No. The Theory of Evolution is not in crisis and I get a bit tired of reading that it is - and never from evolutionary biologists, it seems. For some reason, a select band of philosophers, engineers and computer scientists seem to believe that the whole edifice is being challenged and about to come crashing down - and they're not even all Creationists. (I'm not going to single any out here.) The fact is, the very statement that "The Theory of Evolution is in crisis" portrays a deeply flawed understanding.
There is no such thing as "The Theory of Evolution" unless you are referring to the observed fact that all extant life we know about evolved from a common ancestor (or ancestral population). Ironically, this is the bit of evolutionary theory that is furthest from crisis - it is an observation that is so well supported that it is seems incredibly unlikely to ever be overturned. Science is sometimes over-turned in the light of new evidence - and that possibility always remains - but we believe the things we do for a reason and, as science progresses, we get less wrong and less likely to have a major "paradigm change" or "crisis".
"The Theory of Evolution" cannot be in crisis because it is not a single entity. Like the Trinity, it is three in one. In addition to the factual observation that evolution has happened (and even most Intelligent Design advocates seem to accept this), there is evolutionary theory, yes, but this is a body of theories explaining the mechanisms of evolution, not one single theory. There are a few core ideas - such as gene-centric evolution and inclusive fitness being key for understanding adaptation, and most evolutionary change at the genetic level being selectively neutral - but many of the subtle details are still being worked out and debated. This is not a crisis, it is science. Lastly, there is the historical aspect of evolution - how and why did the particular observed trajectory of evolution happen. This is the hardest one of all to get a good answer about because, just like human history, we will never really know. We can't go back and see. Also like human history, we know there are random factors and rare chance events at play, which makes conclusive answers harder still. It's still interesting to propose and test ideas - just because we cannot know, we can still have plausible and implausible explanations based on the evidence. (A global flood around 6000 years ago is implausible given the data, for example.)
A few different potential causes for crisis have been raised and dispatched over the years but one example that seems to recur is the old chestnut of epigenetics. Epigenetics is interesting but does not threaten evolution as a whole. It does have an impact on how we understand about adaptation and, in particular, the effect of "nature versus nurture" on phenotype (though not always in the direction people imagine). It certainly makes life complicated when you study responses to environmental change. I am yet to be convinced that epigenetics seriously challenges any of the core understanding of how evolution happened, however, just as learnt behavioural traits and any other environmentally-influenced phenotypes have not.

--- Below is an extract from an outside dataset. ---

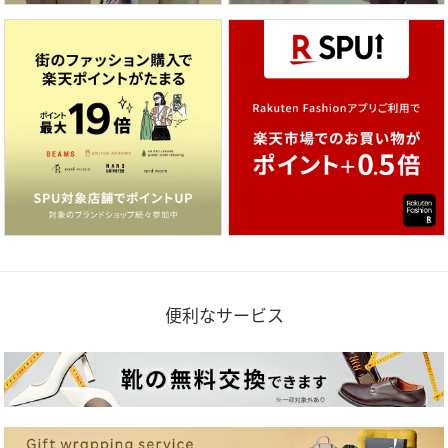
便利なサービス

The point is that epigenetic markers are erased and rewritten on very short time-scales, whereas the epigenetic machinery and DNA code recognised by that machinery is not and thus, in line with other features of organismal biology, it is a system that has evolved like any other. (The environment is not reaching out and directly making a modification - it is triggering an epigenetic response, which is encoded by the genome.) It may shift the target of evolution to variation in an epigenetic response rather than direct genetic variation of the trait itself (or, more likely, a combination of the two) but it is not qualitatively any different.
When challenged, those proclaiming a "crisis" sometimes admit exaggeration but argue that biologists are in danger of being complacent about evolution, so it should be challenged in this OTT style. Well, I disagree with this sentiment too and such statements again reveal a deep lack of understanding of what evolutionary theory is to an evolutionary biologist - a tangled, complex web of ideas to be appreciated, examined and torn apart as necessary, not some kind of creed of rule book to rally around. To call "crisis" an exaggeration is an understatement of staggering proportions. To accuse biologists of being complacent is just wrong.

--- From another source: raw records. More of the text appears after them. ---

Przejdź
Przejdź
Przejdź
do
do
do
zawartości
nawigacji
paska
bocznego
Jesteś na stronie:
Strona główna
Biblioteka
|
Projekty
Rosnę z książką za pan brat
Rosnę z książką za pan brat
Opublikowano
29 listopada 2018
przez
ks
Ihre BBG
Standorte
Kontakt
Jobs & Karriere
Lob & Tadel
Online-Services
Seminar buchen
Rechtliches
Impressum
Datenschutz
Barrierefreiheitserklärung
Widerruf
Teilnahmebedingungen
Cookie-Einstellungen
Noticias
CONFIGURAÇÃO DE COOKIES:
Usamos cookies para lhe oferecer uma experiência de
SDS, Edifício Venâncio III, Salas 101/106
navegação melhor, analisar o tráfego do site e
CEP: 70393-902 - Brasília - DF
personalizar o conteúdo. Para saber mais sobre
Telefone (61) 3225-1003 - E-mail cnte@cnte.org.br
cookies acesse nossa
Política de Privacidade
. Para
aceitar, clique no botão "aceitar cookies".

As a "front-line" evolutionary biologist, trying to keep up with all the data coming through from projects like ENCODE, I can assure you that we are not "complacent" about any aspect of evolutionary theory. (Except, possibly, the fact that evolution happened.) No good scientist is ever complacent. Doubt and criticism are our core over-riding principles. What we are - and rightly so - is cautious. Great claims need great evidence. New ideas also need to fit with all the existing data as well as the exciting new stuff. For this reason, Jerry Coyne is entirely and absolutely right to explain all these things within a gene-centred framework and that framework still works (as long as you understand what is meant by "gene" in that context).
Finally, when a fantastic new discovery is tested, double-tested and validated, it is accepted and becomes part of the joyous "poetry of reality" as Dawkins put it. Even here, there is no crisis. Evolutionary theory moves on but, like all good science, it does so slowly and carefully, not in a series of knee-jerk paradigm shifts that ignore the fact that we have our current understanding for a reason - and that reason is past experiments and past data that still need explaining under any new framework.